Task prompt >> Reproduce every entry below exactly, minus the pictures.

[[ Input data, beginning ]]

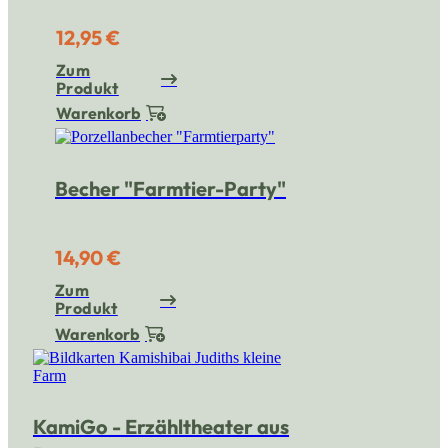
12,95 €
Zum
Produkt
Warenkorb
Becher "Farmtier-Party"
14,90 €
Zum
Produkt
Warenkorb
KamiGo - Erzähltheater aus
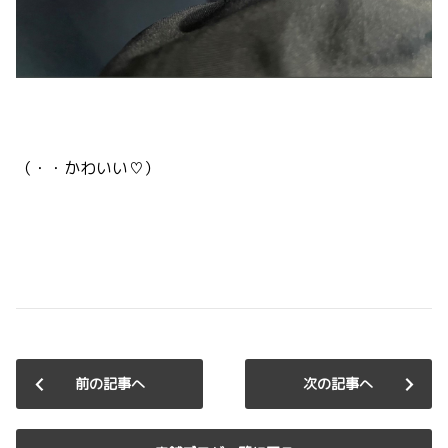
（・・かわいい♡）
前の記事へ
次の記事へ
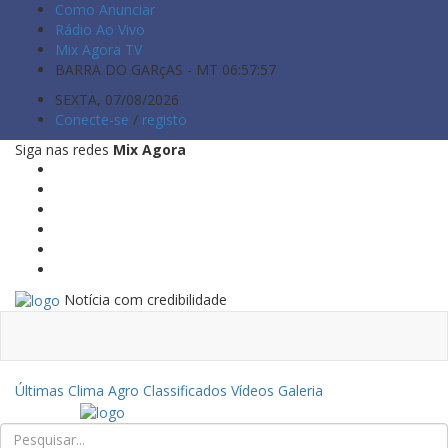
Como Anunciar
Rádio Ao Vivo
Mix Agora TV
BARRA DO GARçAS - MT
06:57:58
SEXTA, 07/08/2026
Conecte-se
/
registo
Siga nas redes
Mix Agora
Notícia com credibilidade
Últimas
Clima
Agro
Classificados
Vídeos
Galeria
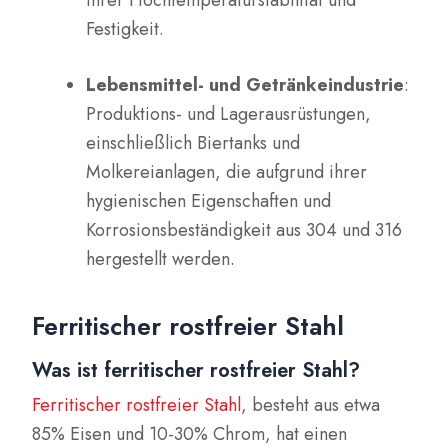
Festigkeit.
Lebensmittel- und Getränkeindustrie
:
Produktions- und Lagerausrüstungen,
einschließlich Biertanks und
Molkereianlagen, die aufgrund ihrer
hygienischen Eigenschaften und
Korrosionsbeständigkeit aus 304 und 316
hergestellt werden.
Ferritischer rostfreier Stahl
Was ist ferritischer rostfreier Stahl?
Ferritischer rostfreier Stahl
, besteht aus etwa
85% Eisen und 10-30% Chrom, hat einen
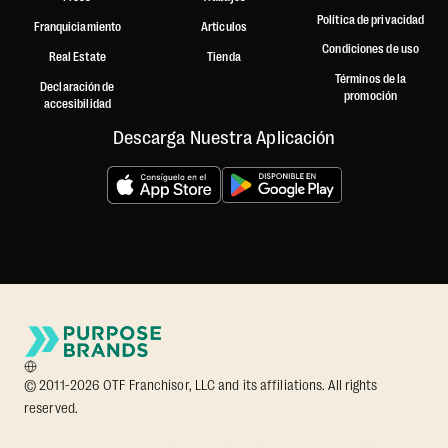
Política de privacidad
Franquiciamiento
Artículos
Condiciones de uso
Real Estate
Tienda
Términos de la
Declaración de
promoción
accesibilidad
Descarga Nuestra Aplicación
© 2011-2026 OTF Franchisor, LLC and its affiliations. All rights
reserved.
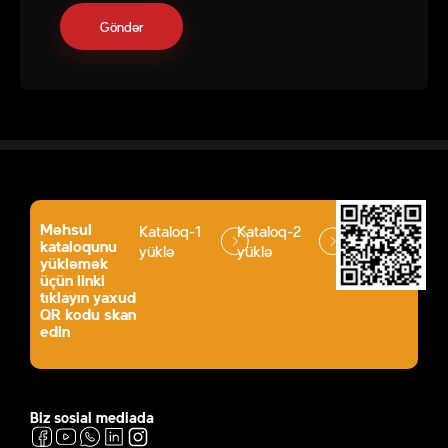
Məhsul
Kataloq-1
Kataloq-2
kataloqunu
yüklə
yüklə
yükləmək
üçün linki
tıklayın yaxud
QR kodu skan
edin
Biz sosial mediada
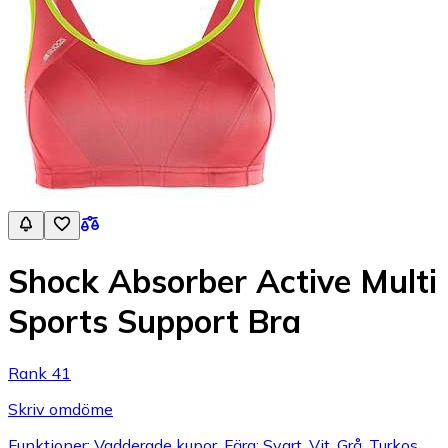
Shock Absorber Active Multi
Sports Support Bra
Rank 41
Skriv omdöme
Funktioner: Vadderade kupor, Färg: Svart, Vit, Grå, Turkos,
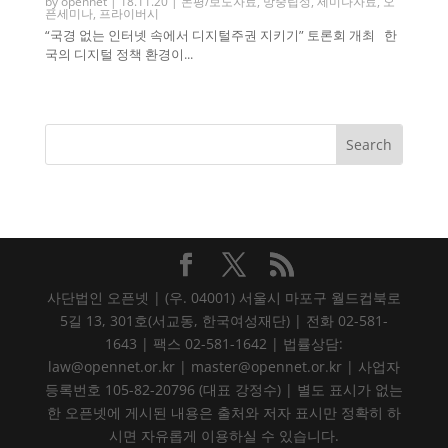
by
opennet
|
18.11.20
|
논평/보도자료
,
망중립성
,
세미나자료
,
오
픈세미나
,
프라이버시
“국경 없는 인터넷 속에서 디지털주권 지키기” 토론회 개최 한
국의 디지털 정책 환경이...
사단법인 오픈넷 | (우. 04001) 서울시 마포구 월드컵북로
5길 13, 301호(서교동, 한국여성재단) | 전화 02-581-
1643 | 팩스 02-581-1642 | 법률상담:
law@opennet.or.kr | master@opennet.or.kr | 사업자
등록번호 105-82-20796 (대표 강정수) | 별도 표시가 없는
한 오픈넷에 게시된 내용은 출처와 저자 표시만 정확히 하
시면 자유롭게 이용하실 수 있습니다.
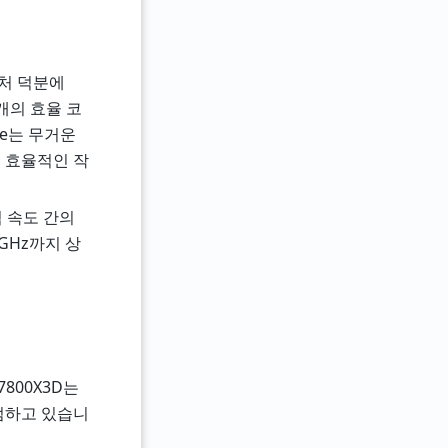
키텍처 덕분에
8개의 효율 코
re는 무거운
 효율적인 작
 속도 간의
GHz까지 상
 7800X3D는
 점하고 있습니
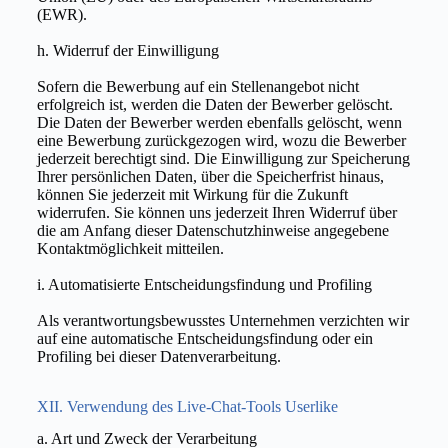
(EWR).
h. Widerruf der Einwilligung
Sofern die Bewerbung auf ein Stellenangebot nicht
erfolgreich ist, werden die Daten der Bewerber gelöscht.
Die Daten der Bewerber werden ebenfalls gelöscht, wenn
eine Bewerbung zurückgezogen wird, wozu die Bewerber
jederzeit berechtigt sind. Die Einwilligung zur Speicherung
Ihrer persönlichen Daten, über die Speicherfrist hinaus,
können Sie jederzeit mit Wirkung für die Zukunft
widerrufen. Sie können uns jederzeit Ihren Widerruf über
die am Anfang dieser Datenschutzhinweise angegebene
Kontaktmöglichkeit mitteilen.
i. Automatisierte Entscheidungsfindung und Profiling
Als verantwortungsbewusstes Unternehmen verzichten wir
auf eine automatische Entscheidungsfindung oder ein
Profiling bei dieser Datenverarbeitung.
XII. Verwendung des Live-Chat-Tools Userlike
a. Art und Zweck der Verarbeitung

[[ Input data, end ]]

Response for this exercise >>
12,95 €
Zum
Produkt
Warenkorb
Becher "Farmtier-Party"
14,90 €
Zum
Produkt
Warenkorb
KamiGo - Erzähltheater aus
（・・かわいい♡）
前の記事へ
次の記事へ
Como Anunciar
Rádio Ao Vivo
Mix Agora TV
BARRA DO GARçAS - MT
06:57:58
SEXTA, 07/08/2026
Conecte-se
/
registo
Siga nas redes
Mix Agora
Notícia com credibilidade
Últimas
Clima
Agro
Classificados
Vídeos
Galeria
Festigkeit.
Lebensmittel- und Getränkeindustrie
:
Produktions- und Lagerausrüstungen,
einschließlich Biertanks und
Molkereianlagen, die aufgrund ihrer
hygienischen Eigenschaften und
Korrosionsbeständigkeit aus 304 und 316
hergestellt werden.
Ferritischer rostfreier Stahl
Was ist ferritischer rostfreier Stahl?
Ferritischer rostfreier Stahl
, besteht aus etwa
85% Eisen und 10-30% Chrom, hat einen
Política de privacidad
Franquiciamiento
Artículos
Condiciones de uso
Real Estate
Tienda
Términos de la
Declaración de
promoción
accesibilidad
Descarga Nuestra Aplicación
© 2011-2026 OTF Franchisor, LLC and its affiliations. All rights
reserved.
Məhsul
Kataloq-1
Kataloq-2
kataloqunu
yüklə
yüklə
yükləmək
üçün linki
tıklayın yaxud
QR kodu skan
edin
Biz sosial mediada
Shock Absorber Active Multi
Sports Support Bra
Rank 41
Skriv omdöme
Funktioner: Vadderade kupor, Färg: Svart, Vit, Grå, Turkos,
by
opennet
|
18.11.20
|
논평/보도자료
,
망중립성
,
세미나자료
,
오
픈세미나
,
프라이버시
“국경 없는 인터넷 속에서 디지털주권 지키기” 토론회 개최 한
국의 디지털 정책 환경이...
사단법인 오픈넷 | (우. 04001) 서울시 마포구 월드컵북로
5길 13, 301호(서교동, 한국여성재단) | 전화 02-581-
1643 | 팩스 02-581-1642 | 법률상담:
law@opennet.or.kr | master@opennet.or.kr | 사업자
등록번호 105-82-20796 (대표 강정수) | 별도 표시가 없는
한 오픈넷에 게시된 내용은 출처와 저자 표시만 정확히 하
시면 자유롭게 이용하실 수 있습니다.
키텍처 덕분에
8개의 효율 코
re는 무거운
 효율적인 작
 속도 간의
GHz까지 상
 7800X3D는
 점하고 있습니
(EWR).
h. Widerruf der Einwilligung
Sofern die Bewerbung auf ein Stellenangebot nicht
erfolgreich ist, werden die Daten der Bewerber gelöscht.
Die Daten der Bewerber werden ebenfalls gelöscht, wenn
eine Bewerbung zurückgezogen wird, wozu die Bewerber
jederzeit berechtigt sind. Die Einwilligung zur Speicherung
Ihrer persönlichen Daten, über die Speicherfrist hinaus,
können Sie jederzeit mit Wirkung für die Zukunft
widerrufen. Sie können uns jederzeit Ihren Widerruf über
die am Anfang dieser Datenschutzhinweise angegebene
Kontaktmöglichkeit mitteilen.
i. Automatisierte Entscheidungsfindung und Profiling
Als verantwortungsbewusstes Unternehmen verzichten wir
auf eine automatische Entscheidungsfindung oder ein
Profiling bei dieser Datenverarbeitung.
XII. Verwendung des Live-Chat-Tools Userlike
a. Art und Zweck der Verarbeitung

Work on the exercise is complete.